Tindersticks, Vienna Radiokulturhaus, 2 March 2012

It was a great pleasure to make a rare visit to one of my favourite venues, the Radiokulturhaus.  And what made the evening even more memorable was that it was for a Tindersticks concert, my first since December 2008.  Not just any old Tindersticks concert, mind you, but the opening night of their 2012 tour and an exclusive radio session for FM4.  As is usual with such events, tickets were only available to competition winners.  I didn’t win one, of course, but that didn’t stop me from getting in.

This wasn’t planned as the first night of the tour but it ended up that way, the group’s shows in London the week before having been cancelled due to Stuart Staples suffering from a throat infection.  The singer was obviously aware of the need to go easy on his voice, and the set was rather subdued as a result.  It was also only nine songs long, but that’s par for the course with these radio sessions; no doubt I’ll get my fill when they return to Vienna for two nights in May.

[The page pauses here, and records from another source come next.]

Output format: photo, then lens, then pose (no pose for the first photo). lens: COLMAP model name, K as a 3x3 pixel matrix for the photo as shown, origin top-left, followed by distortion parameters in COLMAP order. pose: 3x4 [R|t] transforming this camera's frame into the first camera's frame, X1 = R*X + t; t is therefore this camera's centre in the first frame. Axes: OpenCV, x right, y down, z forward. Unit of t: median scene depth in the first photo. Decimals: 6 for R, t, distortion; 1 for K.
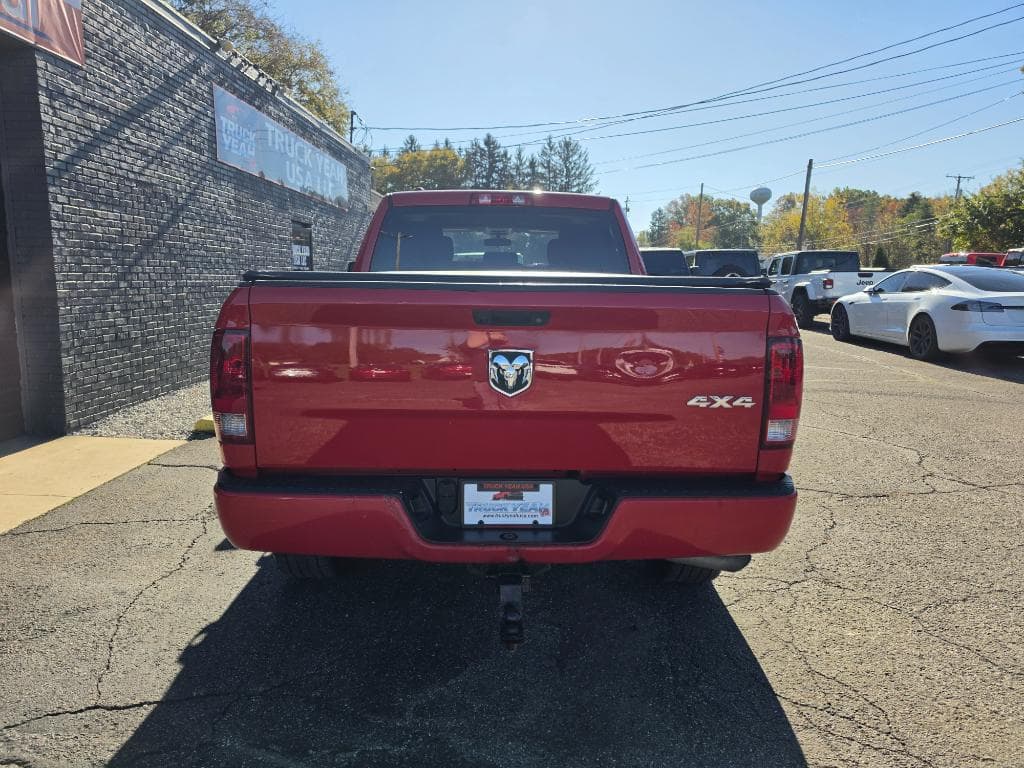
lens RADIAL K [[717.1, 0, 512.0], [0, 717.1, 384.0], [0, 0, 1]] dist [0.089147, -0.057244]
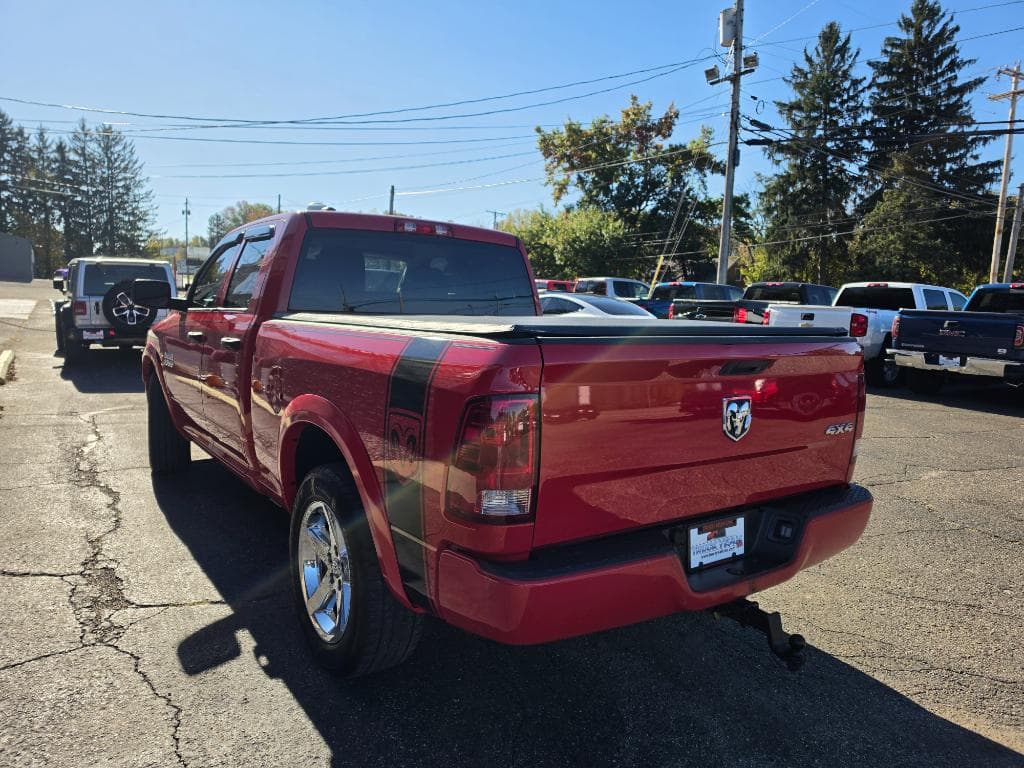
lens RADIAL K [[736.7, 0, 512.0], [0, 736.7, 384.0], [0, 0, 1]] dist [0.009086, -0.013052]
pose [[0.820625, -0.049066, 0.569357, -0.310303], [0.058532, 0.998284, 0.001666, -0.030714], [-0.568462, 0.031958, 0.822089, 0.096820]]
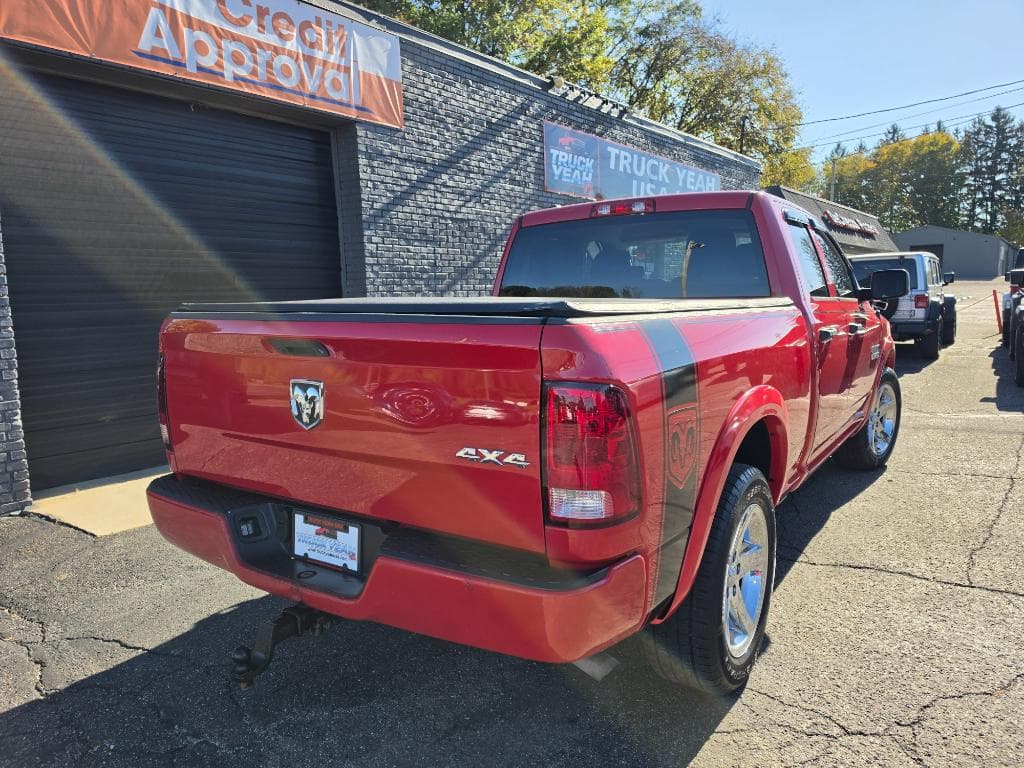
lens RADIAL K [[710.6, 0, 514.8], [0, 710.6, 400.7], [0, 0, 1]] dist [0.111603, -0.098726]
pose [[0.814864, 0.062562, -0.576266, 0.265640], [-0.058677, 0.997955, 0.025370, -0.021069], [0.576675, 0.013140, 0.816868, 0.130195]]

As for this evening’s concert, it encapsulated everything that makes Tindersticks so precious, but also gave an awkward reminder of what has been irretrievably lost.  The group’s first six pre-split records constitute a body of work that has, over the years, affected me more deeply than that of just about any other artist.  The juxtaposition of swooning romanticism, crepuscular intimacy and gloomy resignation etched a view of the world that I immediately recognized and took to heart.  Somehow, though, the split and the later reformation have irrevocably altered Tindersticks’ DNA.

Staples has always maintained a frustrating silence on the specifics of the break-up, but he did signal that he felt the group had reached a creative impasse after 2003’s harrowing Waiting For The Moon which they needed to overcome.  Unfortunately, the resulting transformation involved not only the departure of violinist Dickon Hinchcliffe (whose weeping strings had been central to the group’s sound) but also a shedding of some of the key songwriting impulses that had made those first six albums so essential.  Each of the three post-split albums – The Hungry Saw, Falling Down A Mountain and now The Something Rain – has contained one or two gems, but on the whole they’ve been mild, tentative affairs, lacking the orchestral sweep and wired emotional impact of their predecessors.

And so this abbreviated set, consisting as it did of four old songs followed by five new ones, presented a microcosm of Tindersticks’ musical journey.  Staples may have been guarding his voice but he was in fine mood throughout, persuasively conducting the five gifted musicians around him and throwing joyful moves on guitar and tambourine.  “Cherry Blossoms” was sublime in its stillness, “If You’re Looking For A Way Out” raw with soulful anger.  Of the new songs, I especially liked “Slippin’ Shoes” with its infectious chorus, and the climactic rush of “Show Me Everything”.  They may never recapture the greatness of their earlier incarnation, but Tindersticks are still the masters of sombre, intelligent songcraft.